● **Passage provided**:
--

It was about this time that Katherine's husband became the lover of Jane Shore, a former mistress of both King Edward IV and her son-in-law, Thomas Grey, Marquess of Dorset. The latter had married her eldest daughter, Cecily in 1474. Hastings had confided to his mistress his concern that his considerable power and influence was on the wane under the protectorate of Richard. She encouraged him to enter into a conspiracy with the Woodville family against the Lord Protector. Richard, upon discovering Hastings' treachery ordered his immediate execution, which took place on 13 June 1483 at the Tower of London. Several weeks later, Richard sealed an indenture, swearing to take Katherine directly under his protection and to "secure for her the enjoyment of her husband's lands, goods, privileges, and the custody not only of their heir until the boy came of age but also the wardship of the young Earl of Shrewsbury who was married to their daughter, Anne". Richard assured Katherine that Hastings would never be attainted, and that she would be defended against any attempt by intimidation or fraud to deprive her of her rights.

Shortly after Hastings' death, on 26 June, Richard was proclaimed King of England which was supported by an Act of Parliament known as Titulus Regius that declared his nephew King Edward V and his siblings illegitimate. He was crowned king on 6 July.

In spite of Richard's promise to uphold her interests, his close friend and ally, Francis Lovell, 1st Viscount Lovell claimed that the Hastings manors of Ashby and Bagsworth, and the Beaumont estates belonged to him, although these had been left to Katherine following her husband's execution. In order for Katherine to retain these properties, she was compelled to pay Lovell the sum of 200 marks in cash and give him lands totalling the same amount per annum. Richard made no move to curtail the avarice of his friend, who had assumed a powerful role in the government during the King's brief reign. King Richard was killed at the Battle of Bosworth on 22 August 1485 and the Lancastrian victor, Henry Tudor subsequently ascended the throne as Henry VII. Katherine's eldest surviving son, Edward fought on the side of King Henry against Lovell at the Battle of Stoke in June 1487. This battle saw the final defeat of the House of York and Lovell, as one of the Yorkists' chief leaders, afterwards fled to Scotland; however, his eventual fate remains unknown.

--

● **Prompt 1**:
Answer these questions using the passage about Katherine and Hastings:
(a) On what date was Hastings executed?
(b) On what date was Richard crowned king?
(c) How much cash was Katherine made to pay Lovell to keep the properties?
● **Prompt 2**: Write out the passage about Katherine and Hastings word for word, starting with "Shortly after Hastings'" and going on through "king on 6 July.".

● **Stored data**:
--

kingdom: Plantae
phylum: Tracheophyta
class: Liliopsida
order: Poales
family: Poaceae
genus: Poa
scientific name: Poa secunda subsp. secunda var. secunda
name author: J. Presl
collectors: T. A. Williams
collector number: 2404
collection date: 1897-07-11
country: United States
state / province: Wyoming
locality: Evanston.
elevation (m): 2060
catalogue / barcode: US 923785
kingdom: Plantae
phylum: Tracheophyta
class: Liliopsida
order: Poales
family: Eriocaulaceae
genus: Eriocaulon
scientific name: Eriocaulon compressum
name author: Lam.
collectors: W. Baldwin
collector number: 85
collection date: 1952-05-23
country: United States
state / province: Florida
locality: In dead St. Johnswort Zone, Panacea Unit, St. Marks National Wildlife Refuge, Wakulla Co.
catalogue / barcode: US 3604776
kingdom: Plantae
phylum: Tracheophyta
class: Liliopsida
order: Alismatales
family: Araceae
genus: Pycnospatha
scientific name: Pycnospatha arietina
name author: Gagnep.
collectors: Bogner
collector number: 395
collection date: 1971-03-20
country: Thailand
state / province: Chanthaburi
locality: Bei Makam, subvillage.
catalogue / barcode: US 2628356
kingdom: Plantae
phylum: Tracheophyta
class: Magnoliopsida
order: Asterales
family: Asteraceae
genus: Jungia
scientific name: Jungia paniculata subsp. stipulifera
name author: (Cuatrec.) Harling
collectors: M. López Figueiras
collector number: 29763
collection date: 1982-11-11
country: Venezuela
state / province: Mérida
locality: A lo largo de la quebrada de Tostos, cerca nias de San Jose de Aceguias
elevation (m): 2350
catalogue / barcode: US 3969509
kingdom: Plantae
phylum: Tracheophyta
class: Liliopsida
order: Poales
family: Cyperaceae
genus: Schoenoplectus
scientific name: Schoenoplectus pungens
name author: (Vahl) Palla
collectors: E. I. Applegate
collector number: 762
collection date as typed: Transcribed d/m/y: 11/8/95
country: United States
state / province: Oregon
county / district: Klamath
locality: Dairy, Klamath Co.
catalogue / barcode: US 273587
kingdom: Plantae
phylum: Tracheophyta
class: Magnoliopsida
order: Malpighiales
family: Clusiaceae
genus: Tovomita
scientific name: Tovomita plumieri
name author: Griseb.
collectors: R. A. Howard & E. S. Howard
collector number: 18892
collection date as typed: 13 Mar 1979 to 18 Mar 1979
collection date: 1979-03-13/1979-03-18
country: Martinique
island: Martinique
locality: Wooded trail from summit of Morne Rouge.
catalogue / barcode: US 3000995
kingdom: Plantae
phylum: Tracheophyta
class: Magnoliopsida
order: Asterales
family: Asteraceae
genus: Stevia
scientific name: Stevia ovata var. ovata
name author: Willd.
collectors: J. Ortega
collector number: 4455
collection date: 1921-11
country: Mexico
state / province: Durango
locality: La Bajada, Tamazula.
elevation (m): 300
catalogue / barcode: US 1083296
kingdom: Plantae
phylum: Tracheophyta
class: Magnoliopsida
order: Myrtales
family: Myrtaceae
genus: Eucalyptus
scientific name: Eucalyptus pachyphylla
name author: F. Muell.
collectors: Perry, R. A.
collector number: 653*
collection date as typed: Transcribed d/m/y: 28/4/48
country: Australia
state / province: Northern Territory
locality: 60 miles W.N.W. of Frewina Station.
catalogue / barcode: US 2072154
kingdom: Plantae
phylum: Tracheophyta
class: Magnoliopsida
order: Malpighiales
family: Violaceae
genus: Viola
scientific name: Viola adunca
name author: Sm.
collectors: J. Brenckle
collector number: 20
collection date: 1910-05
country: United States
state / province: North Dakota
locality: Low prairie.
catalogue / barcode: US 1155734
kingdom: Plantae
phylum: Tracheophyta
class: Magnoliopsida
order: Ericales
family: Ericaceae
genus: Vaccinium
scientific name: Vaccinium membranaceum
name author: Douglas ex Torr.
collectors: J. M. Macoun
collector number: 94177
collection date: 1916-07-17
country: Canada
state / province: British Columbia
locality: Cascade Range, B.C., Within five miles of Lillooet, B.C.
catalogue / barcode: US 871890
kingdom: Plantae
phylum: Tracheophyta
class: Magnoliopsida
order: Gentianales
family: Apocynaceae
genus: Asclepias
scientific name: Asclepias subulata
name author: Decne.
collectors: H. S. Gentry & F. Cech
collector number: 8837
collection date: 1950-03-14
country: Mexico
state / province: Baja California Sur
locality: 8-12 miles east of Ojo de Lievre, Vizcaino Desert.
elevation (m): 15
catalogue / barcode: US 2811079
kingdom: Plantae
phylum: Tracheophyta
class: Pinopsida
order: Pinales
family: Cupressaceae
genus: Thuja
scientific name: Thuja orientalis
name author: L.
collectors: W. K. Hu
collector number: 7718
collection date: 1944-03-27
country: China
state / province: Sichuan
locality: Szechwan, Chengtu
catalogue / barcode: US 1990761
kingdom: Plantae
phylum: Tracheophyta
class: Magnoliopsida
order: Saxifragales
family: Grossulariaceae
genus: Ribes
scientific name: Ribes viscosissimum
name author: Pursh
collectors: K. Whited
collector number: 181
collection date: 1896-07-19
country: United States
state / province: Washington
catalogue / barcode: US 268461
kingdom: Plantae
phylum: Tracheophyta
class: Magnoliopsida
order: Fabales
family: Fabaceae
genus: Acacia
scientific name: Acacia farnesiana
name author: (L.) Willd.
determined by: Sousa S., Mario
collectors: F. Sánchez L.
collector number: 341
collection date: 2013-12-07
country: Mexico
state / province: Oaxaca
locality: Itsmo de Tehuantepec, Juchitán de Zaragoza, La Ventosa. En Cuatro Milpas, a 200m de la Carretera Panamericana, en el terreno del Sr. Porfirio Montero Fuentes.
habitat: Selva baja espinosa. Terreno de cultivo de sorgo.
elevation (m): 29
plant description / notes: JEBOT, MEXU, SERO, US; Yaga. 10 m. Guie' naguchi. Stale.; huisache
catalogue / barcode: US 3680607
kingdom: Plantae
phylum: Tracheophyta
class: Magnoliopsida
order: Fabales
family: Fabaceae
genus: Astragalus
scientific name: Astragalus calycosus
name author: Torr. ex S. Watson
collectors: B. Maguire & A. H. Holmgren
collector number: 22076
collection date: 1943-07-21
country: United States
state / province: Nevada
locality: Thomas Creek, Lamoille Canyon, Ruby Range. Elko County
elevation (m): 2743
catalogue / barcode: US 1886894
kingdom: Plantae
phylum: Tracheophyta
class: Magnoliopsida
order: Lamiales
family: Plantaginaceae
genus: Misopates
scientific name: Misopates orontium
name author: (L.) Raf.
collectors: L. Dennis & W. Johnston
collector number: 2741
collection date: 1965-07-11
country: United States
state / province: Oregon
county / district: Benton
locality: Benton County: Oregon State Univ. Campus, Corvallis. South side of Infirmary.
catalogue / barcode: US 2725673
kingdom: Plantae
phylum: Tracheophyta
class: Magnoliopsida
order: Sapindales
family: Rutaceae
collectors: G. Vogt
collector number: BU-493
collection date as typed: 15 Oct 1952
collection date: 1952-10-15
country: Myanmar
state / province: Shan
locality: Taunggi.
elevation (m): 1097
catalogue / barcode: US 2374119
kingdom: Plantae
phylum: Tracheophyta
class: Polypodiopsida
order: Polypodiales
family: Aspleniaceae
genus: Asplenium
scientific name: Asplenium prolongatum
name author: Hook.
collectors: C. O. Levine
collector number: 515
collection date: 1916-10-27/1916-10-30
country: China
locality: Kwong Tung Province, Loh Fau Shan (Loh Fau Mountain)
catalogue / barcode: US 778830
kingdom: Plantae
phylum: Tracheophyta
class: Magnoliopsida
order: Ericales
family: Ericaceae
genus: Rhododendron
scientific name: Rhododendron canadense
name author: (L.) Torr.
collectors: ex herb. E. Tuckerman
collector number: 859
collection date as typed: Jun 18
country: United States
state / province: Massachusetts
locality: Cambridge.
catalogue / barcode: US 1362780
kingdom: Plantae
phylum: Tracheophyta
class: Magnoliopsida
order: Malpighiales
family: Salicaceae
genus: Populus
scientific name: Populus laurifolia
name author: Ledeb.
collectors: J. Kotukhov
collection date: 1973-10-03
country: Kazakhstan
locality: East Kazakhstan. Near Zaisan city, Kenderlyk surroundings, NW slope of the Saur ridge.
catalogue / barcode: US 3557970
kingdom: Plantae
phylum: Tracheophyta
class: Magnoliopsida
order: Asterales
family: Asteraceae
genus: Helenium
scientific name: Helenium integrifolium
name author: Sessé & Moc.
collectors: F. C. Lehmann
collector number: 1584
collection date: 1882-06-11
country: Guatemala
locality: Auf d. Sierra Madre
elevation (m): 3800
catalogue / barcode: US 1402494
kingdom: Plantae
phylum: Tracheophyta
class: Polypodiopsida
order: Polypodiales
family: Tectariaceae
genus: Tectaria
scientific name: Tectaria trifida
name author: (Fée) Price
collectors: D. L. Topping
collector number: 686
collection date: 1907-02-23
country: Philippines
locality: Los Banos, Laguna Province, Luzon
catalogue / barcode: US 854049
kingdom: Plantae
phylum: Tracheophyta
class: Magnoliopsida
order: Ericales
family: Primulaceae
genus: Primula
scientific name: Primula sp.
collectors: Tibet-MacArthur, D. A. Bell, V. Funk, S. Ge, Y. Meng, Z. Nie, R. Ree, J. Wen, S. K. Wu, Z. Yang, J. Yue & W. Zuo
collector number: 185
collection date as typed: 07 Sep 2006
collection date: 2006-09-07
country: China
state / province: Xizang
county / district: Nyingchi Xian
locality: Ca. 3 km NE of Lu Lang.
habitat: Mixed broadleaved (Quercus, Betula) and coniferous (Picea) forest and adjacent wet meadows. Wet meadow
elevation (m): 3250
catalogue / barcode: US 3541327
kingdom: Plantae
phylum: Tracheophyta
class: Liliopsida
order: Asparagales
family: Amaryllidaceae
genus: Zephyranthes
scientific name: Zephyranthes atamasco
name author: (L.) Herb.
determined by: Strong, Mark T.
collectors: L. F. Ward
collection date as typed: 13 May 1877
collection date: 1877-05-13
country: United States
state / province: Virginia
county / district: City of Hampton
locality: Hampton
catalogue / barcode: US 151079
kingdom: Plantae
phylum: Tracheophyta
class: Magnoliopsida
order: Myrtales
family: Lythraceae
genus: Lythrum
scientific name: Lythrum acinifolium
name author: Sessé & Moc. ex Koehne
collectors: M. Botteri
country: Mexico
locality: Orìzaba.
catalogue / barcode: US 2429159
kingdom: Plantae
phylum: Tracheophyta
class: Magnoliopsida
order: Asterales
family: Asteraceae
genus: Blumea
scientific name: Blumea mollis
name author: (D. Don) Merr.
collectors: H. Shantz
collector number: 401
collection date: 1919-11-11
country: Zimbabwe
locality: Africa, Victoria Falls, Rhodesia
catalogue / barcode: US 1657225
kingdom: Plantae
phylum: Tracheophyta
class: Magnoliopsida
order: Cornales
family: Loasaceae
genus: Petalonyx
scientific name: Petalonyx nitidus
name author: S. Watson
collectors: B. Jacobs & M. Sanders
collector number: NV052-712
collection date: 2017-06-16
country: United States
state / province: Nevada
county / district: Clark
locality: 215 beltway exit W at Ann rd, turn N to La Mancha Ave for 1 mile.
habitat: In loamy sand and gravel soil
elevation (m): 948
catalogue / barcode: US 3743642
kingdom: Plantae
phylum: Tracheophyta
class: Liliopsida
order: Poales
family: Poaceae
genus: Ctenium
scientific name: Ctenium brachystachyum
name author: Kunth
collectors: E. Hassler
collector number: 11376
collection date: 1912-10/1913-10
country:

--

● **Result 1**:
(a) 13 June 1483
(b) 6 July
(c) 200 marks

● **Result 2**:
Shortly after Hastings' death, on 26 June, Richard was proclaimed King of England which was supported by an Act of Parliament known as Titulus Regius that declared his nephew King Edward V and his siblings illegitimate. He was crowned king on 6 July.